USE OF SELECTED PRECISION AGRICULTURAL PRACTICES ON A COMMERCIAL ROW CROP FARM
Genetics and Precision Agriculture Research
2010 Annual Report
1a.Objectives (from AD-416)
The objective of this cooperative research project: (1) determine if a topologically based general linear mixed model statistical approach is applicable for the analysis of the effects of site-specific and conventional management practices which occur at similar or different times and locations on commercial farms; (2) develop a cooperative project between a commercial farm and ARS research to determine if the proposed statistical/geographical information system (GIS) analysis process is applicable for commercial farms and if it can be formulated into a farmer/consultant friendly approach when crops are grown on a rotational basis; and (3) determine the utility of aplications of wireless technology to capture, share, and transfer spatial information about farm operations so that it strengthens the ability of farms to complete analyses of their farm operation.
1b.Approach (from AD-416)
Work will be done in fields on a cooperator farm that rotates crops. Define experimental units in a unique way so that independence among control and management treatments is achieved. The analysis process uses the spatial demographics modeled in the GIS to create zones of conventional agricultural practice within commercial production fields. Experimental precision agricultural practices are evaluated against conventional practices by use of smaller floating plots imbedded within the larger zones by spatially including the necessary information into a prescription file used by the VR controller. The various agricultural practices are evaluated using analysis of covariance to obtain regression effects describing the plot demographics. Using geospatial information the spatial correlation structure describing the relationships among plot residuals can be modeled. Wireless systems networks are developed to communicate commands and feedback information among personnel, computers, and field variable rate equipment.
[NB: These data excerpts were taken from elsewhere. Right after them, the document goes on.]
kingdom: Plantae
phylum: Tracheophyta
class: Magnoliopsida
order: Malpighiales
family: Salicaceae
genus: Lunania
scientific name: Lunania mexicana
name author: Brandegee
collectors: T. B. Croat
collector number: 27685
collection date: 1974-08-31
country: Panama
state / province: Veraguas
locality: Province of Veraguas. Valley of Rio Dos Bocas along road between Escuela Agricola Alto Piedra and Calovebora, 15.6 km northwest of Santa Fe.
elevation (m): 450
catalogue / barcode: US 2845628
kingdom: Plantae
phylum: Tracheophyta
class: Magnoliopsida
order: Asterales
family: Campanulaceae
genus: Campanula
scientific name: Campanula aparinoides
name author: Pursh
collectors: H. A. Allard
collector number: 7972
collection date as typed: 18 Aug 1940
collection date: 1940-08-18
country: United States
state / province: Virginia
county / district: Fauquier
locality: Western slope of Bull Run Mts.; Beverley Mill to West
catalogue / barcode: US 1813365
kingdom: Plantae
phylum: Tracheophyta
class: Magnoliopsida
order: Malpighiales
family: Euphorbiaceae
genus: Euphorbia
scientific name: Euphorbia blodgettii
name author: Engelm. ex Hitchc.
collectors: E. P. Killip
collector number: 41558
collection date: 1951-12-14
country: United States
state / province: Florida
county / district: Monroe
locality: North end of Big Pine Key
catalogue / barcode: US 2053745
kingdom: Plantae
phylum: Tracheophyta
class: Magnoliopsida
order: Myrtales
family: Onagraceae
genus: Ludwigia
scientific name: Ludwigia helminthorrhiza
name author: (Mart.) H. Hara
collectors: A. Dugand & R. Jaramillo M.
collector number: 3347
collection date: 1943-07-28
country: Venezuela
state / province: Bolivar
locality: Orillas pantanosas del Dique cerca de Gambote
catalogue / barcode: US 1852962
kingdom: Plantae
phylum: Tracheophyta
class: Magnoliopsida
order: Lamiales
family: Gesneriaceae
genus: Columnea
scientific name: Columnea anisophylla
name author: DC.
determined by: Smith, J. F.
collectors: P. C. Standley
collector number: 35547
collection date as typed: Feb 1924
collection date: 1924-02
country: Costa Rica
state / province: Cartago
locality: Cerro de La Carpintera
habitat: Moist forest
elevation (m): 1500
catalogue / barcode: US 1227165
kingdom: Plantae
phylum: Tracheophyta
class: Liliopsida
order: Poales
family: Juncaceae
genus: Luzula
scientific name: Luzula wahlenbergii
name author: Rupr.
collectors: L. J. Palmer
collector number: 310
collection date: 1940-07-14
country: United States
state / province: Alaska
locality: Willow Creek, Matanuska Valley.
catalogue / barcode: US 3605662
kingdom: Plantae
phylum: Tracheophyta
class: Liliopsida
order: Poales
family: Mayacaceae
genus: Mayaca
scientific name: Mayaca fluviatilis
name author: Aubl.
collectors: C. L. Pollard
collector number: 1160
Several crop years of yield monitor data for three commercial fields of the Dee River Ranch were obtained. Corn and soybean crops were rotated on these fields. The Reagan 11A field consisting of 66 ha was chosen to begin research in the use of Real Time Kinetics (RTK) – based yield monitor data. In 2006 corn was grown in the field and in 2007–2009 soybean was grown. The procedure developed on the Good Longview Farm using Light Detection and Ranging (LIDAR) data to generate a crop yield stability map was used; however, RTK elevation data was used on Dee River Ranch in lieu of LIDAR elevation data. Results show that RTK elevation data can be used to create statistically reliable crop yield stability maps. LIDAR maps are not widely available for producer fields; however, many growers are now using RTK for equipment auto-steer capability. Our research showed that RTK elevation data can be used to develop crop yield stability maps for the growers' fields that seem to be comparable to maps using LIDAR. This project was monitored by frequent visits by the principal investigator to the farm to apply treatments and to collect data.